17 April 2013
HIV, age, and the severity of hepatitis C virus-related liver disease: a cohort study.
Kirk GD et al.
Ann Intern Med 2013 Feb 26. [Epub ahead of print].
• This observational cohort study investigated whether HIV+ individuals develop HCV-related liver disease at a younger age than HIV– individuals by comparing the severity of liver fibrosis by age.
Link to abstract
• Of 1,176 HCV+ individuals, 34% were also HIV+.
• The prevalence of clinically significant fibrosis without cirrhosis (12.9% versus 9.5%) and of cirrhosis (19.5% versus 11.0%) was greater in HIV/HCV coinfected individuals versus individuals with HCV only (p<0.001).
• Increasing age and HIV infection were independently associated with liver fibrosis, as were daily alcohol use, chronic HBV infection, BMI >25 kg/m2 and higher plasma HCV RNA levels.
• When these factors were kept constant, HIV+ individuals had liver fibrosis measurements equal to those of HIV– individuals, who were, on average, 9.2 years older.
• Conclusion: In this cohort, HIV/HCV coinfected individuals had liver fibrosis stages similar to HIV– individuals who were nearly a decade older.
Full article requires payment
25 March 2013
Mortality in well controlled HIV in the continuous antiretroviral therapy arms of the SMART and ESPRIT trials compared with the general population.
Rodger A et al.
• This analysis compared mortality rates in well-controlled HIV+ adults in the SMART and ESPRIT trials with those in the general population.
Link to free article
• Non-IDUs aged 20–70 years from the continuous ART control arms of ESPRIT and SMART were included if they had a low VL (≤400 copies/mL SMART, ≤500 copies/mL ESPRIT) and a high CD4 count (≥350 cells/mm3) at any time in the previous 6 months (n=3,280; 12, 357 person-years of follow-up).

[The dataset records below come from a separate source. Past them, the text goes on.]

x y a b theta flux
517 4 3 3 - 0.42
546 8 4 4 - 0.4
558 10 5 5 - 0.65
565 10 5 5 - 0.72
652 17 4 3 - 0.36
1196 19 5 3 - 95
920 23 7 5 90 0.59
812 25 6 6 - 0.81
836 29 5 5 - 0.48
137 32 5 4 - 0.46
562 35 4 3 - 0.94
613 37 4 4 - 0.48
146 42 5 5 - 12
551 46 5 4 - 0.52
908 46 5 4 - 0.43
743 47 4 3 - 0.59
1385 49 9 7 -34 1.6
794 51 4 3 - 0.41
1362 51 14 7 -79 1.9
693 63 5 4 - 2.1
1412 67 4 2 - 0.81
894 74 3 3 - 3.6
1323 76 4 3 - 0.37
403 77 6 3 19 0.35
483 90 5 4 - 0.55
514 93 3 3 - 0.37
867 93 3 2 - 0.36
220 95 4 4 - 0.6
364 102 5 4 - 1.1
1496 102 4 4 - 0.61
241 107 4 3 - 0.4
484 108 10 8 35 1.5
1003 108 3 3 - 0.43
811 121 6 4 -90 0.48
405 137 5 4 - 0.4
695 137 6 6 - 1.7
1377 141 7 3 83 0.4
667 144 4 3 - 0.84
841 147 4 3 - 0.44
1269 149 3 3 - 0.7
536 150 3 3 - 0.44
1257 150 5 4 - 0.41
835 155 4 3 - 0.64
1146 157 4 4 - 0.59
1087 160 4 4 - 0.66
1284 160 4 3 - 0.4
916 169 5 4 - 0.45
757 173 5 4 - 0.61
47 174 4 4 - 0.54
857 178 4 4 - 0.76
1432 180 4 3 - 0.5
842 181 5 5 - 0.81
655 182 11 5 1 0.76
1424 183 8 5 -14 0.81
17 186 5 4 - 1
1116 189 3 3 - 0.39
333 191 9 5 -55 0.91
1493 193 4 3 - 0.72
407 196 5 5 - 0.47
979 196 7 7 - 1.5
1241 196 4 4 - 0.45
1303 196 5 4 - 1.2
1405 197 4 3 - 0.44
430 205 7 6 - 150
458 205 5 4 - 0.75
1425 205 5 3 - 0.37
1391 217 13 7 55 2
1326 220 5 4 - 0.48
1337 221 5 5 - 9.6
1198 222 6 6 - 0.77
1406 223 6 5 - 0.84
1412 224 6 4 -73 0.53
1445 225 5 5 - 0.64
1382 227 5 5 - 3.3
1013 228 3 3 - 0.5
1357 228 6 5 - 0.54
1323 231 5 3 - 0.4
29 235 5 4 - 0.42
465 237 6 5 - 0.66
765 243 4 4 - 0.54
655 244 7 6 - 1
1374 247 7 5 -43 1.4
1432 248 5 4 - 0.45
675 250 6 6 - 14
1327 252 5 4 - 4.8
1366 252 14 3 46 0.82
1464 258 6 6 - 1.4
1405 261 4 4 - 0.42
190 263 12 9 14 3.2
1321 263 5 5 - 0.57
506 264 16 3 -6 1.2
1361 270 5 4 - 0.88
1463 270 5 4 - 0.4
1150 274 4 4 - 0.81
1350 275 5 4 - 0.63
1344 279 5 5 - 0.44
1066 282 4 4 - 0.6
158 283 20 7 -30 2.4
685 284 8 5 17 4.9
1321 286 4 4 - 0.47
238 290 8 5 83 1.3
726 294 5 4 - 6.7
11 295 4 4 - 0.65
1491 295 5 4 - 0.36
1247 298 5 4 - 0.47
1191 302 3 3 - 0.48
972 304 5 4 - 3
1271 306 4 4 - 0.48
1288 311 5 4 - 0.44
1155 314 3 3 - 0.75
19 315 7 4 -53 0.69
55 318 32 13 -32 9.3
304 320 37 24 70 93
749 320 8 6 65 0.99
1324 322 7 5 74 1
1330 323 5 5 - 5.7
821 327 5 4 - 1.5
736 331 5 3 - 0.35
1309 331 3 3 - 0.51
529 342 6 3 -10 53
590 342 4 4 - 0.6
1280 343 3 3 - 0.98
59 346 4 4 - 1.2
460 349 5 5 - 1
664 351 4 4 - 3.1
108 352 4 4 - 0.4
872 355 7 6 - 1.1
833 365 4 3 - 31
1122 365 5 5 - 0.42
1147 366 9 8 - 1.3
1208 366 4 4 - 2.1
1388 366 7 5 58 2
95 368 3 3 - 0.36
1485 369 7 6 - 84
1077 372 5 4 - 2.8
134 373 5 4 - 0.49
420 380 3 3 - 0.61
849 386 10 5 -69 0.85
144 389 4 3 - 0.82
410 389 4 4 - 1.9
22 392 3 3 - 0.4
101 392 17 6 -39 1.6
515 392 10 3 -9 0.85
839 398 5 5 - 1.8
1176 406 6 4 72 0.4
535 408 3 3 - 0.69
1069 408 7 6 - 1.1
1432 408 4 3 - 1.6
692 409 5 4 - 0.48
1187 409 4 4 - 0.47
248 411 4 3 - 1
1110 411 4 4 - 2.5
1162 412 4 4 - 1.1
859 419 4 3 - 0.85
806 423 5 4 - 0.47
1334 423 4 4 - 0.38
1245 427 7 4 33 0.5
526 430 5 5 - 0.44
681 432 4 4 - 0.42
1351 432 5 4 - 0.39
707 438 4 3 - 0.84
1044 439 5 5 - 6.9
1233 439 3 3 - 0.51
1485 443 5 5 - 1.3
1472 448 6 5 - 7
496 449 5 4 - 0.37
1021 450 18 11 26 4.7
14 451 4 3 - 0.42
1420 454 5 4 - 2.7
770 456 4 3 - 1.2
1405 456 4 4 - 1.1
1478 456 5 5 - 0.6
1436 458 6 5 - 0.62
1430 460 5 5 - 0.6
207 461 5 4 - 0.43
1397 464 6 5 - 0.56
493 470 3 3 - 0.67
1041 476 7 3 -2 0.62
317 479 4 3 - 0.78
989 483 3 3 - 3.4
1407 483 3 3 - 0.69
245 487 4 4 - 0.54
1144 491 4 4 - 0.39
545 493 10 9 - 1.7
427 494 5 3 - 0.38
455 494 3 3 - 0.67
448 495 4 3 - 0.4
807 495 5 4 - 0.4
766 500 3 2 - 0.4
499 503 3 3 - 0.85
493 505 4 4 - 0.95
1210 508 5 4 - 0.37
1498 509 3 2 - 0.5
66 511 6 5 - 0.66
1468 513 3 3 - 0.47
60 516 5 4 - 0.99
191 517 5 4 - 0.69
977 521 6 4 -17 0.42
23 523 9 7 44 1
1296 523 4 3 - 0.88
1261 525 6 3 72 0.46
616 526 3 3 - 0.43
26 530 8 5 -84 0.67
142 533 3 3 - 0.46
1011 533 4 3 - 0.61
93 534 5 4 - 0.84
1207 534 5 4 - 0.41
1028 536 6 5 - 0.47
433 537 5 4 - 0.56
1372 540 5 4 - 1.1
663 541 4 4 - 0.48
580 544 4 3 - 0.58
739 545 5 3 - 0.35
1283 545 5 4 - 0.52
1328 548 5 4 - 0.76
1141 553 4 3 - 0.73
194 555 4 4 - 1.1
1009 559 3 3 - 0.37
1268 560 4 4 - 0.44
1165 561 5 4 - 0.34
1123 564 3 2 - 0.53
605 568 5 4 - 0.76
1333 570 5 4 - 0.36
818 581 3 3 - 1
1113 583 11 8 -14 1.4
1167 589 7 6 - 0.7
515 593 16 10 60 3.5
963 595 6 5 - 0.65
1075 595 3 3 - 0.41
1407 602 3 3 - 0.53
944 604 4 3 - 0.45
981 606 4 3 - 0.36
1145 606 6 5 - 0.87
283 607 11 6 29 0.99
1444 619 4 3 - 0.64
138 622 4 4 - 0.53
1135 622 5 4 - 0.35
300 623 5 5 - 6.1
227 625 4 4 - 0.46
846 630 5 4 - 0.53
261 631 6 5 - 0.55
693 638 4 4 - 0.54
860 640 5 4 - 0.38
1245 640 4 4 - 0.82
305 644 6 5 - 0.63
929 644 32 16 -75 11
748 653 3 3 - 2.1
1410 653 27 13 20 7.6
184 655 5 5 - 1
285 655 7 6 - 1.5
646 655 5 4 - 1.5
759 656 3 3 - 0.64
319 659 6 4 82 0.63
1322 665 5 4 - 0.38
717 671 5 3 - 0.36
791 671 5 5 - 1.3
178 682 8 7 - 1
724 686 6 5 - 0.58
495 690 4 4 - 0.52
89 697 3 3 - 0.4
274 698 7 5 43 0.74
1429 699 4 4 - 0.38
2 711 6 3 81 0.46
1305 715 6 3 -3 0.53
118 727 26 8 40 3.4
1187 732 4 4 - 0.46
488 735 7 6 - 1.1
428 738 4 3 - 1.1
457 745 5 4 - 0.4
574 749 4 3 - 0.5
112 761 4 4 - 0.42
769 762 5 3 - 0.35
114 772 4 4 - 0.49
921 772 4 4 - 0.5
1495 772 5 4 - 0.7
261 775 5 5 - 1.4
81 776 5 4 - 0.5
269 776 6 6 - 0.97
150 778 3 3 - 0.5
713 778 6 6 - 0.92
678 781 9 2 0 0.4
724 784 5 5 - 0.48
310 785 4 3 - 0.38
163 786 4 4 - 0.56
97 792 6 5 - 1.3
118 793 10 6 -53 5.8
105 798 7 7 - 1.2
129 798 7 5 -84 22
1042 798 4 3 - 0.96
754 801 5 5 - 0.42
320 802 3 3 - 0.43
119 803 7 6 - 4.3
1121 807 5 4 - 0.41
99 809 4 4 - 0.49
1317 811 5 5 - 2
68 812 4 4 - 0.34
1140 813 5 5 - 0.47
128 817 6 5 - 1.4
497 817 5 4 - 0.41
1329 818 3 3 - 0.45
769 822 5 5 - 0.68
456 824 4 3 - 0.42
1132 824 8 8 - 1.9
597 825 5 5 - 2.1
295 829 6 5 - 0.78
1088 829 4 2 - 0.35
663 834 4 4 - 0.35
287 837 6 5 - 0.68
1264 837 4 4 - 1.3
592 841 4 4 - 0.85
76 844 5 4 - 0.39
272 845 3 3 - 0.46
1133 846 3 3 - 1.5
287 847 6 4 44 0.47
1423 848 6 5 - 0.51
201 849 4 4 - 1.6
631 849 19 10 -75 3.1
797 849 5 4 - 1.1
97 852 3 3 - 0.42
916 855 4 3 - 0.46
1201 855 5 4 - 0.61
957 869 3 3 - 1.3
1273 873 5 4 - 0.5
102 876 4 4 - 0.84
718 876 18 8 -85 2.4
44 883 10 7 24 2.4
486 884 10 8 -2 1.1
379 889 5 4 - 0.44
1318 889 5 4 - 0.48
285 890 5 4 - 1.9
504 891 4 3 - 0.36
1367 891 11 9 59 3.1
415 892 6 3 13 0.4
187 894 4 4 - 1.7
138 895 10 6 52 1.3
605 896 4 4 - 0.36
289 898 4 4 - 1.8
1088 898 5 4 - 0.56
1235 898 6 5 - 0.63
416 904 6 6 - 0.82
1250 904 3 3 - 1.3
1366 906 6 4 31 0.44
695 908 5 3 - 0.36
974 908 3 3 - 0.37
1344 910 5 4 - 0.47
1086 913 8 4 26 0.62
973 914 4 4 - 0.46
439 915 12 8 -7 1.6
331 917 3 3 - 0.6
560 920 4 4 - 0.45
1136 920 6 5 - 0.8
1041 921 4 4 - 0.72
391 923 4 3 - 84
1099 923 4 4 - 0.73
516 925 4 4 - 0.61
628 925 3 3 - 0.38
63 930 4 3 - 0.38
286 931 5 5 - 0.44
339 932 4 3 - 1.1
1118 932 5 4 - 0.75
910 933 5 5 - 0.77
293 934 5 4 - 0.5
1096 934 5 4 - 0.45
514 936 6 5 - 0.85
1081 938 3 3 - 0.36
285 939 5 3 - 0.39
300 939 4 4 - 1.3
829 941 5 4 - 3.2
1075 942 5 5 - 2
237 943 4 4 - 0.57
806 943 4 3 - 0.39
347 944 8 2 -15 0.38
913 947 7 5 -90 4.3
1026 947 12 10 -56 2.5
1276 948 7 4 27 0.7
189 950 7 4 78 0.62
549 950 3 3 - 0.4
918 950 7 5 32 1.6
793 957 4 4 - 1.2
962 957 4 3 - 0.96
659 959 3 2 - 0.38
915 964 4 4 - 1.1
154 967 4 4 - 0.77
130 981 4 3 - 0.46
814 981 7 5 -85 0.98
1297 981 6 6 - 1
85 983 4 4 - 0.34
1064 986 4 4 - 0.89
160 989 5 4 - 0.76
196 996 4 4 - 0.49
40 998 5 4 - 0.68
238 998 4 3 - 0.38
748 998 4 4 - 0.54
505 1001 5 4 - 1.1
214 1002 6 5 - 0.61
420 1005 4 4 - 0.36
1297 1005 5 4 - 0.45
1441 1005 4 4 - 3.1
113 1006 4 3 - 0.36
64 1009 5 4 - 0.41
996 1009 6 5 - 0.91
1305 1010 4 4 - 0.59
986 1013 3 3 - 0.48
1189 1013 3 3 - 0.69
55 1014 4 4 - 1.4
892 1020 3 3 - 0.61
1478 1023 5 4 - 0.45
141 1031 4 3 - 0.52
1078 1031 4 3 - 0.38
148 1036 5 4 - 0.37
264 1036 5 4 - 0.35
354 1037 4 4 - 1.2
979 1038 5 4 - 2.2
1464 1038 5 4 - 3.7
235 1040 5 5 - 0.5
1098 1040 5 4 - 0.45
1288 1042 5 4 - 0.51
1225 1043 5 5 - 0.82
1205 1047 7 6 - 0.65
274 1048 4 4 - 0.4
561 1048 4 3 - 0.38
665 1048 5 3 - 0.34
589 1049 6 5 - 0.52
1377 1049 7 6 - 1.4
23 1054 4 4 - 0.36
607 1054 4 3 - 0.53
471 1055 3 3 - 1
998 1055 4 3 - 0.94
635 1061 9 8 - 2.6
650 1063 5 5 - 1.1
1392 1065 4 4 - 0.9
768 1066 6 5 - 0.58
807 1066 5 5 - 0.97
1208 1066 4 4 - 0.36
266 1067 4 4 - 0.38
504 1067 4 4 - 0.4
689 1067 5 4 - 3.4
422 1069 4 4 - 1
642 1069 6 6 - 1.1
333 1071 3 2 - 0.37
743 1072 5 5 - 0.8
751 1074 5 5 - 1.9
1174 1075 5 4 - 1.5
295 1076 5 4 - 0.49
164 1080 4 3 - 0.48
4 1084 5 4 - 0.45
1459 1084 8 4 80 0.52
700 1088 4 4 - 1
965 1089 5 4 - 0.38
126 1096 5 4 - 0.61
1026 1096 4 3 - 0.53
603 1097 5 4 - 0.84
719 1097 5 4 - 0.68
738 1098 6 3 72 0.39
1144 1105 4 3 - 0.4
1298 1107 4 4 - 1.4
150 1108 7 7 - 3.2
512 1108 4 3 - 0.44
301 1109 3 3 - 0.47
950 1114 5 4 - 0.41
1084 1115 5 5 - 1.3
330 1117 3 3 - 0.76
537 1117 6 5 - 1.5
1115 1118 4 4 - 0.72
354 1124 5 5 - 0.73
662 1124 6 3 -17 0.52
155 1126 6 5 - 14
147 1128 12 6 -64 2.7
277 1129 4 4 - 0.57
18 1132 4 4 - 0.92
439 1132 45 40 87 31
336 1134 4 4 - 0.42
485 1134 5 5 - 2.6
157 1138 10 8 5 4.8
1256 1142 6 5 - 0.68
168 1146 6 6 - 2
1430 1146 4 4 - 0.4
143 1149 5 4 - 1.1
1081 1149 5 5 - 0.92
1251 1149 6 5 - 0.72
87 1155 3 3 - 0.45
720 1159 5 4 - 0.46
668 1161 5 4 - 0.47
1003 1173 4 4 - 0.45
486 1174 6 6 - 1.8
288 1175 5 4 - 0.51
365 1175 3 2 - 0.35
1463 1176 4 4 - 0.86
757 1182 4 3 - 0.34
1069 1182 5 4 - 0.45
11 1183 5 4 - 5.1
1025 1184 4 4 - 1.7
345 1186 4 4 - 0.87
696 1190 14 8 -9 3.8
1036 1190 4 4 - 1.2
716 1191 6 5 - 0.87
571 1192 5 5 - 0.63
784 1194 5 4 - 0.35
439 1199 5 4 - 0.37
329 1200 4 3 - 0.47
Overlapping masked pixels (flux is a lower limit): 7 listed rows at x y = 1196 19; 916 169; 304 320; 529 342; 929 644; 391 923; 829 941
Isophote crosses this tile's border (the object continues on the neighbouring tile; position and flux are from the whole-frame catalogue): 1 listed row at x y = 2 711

• Standardized mortality ratios (SMRs) were calculated by comparing death rates with the Human Mortality Database.
• Sixty-two deaths occurred during follow up. The most frequent cause of death was cardiovascular disease or sudden death (19, 31%), followed by non-AIDS malignancy (12, 19%). Only two deaths (3%) were AIDS related.
• The mortality rate was increased versus the general population in individuals with a CD4 count of 350–499 cells/mm3 (SMR 1.77; 95% CI: 1.17–2.55). There was no evidence for increased mortality in those with a CD4 count ≥500 cells/mm3 (SMR 1.00; 95% CI: 0.69–1.40).
• Conclusion: Compared with the general population, there was no evidence for an increased risk of death in HIV+ individuals on ART who had a recent undetectable VL and a CD4 count ≥500 cells/mm3.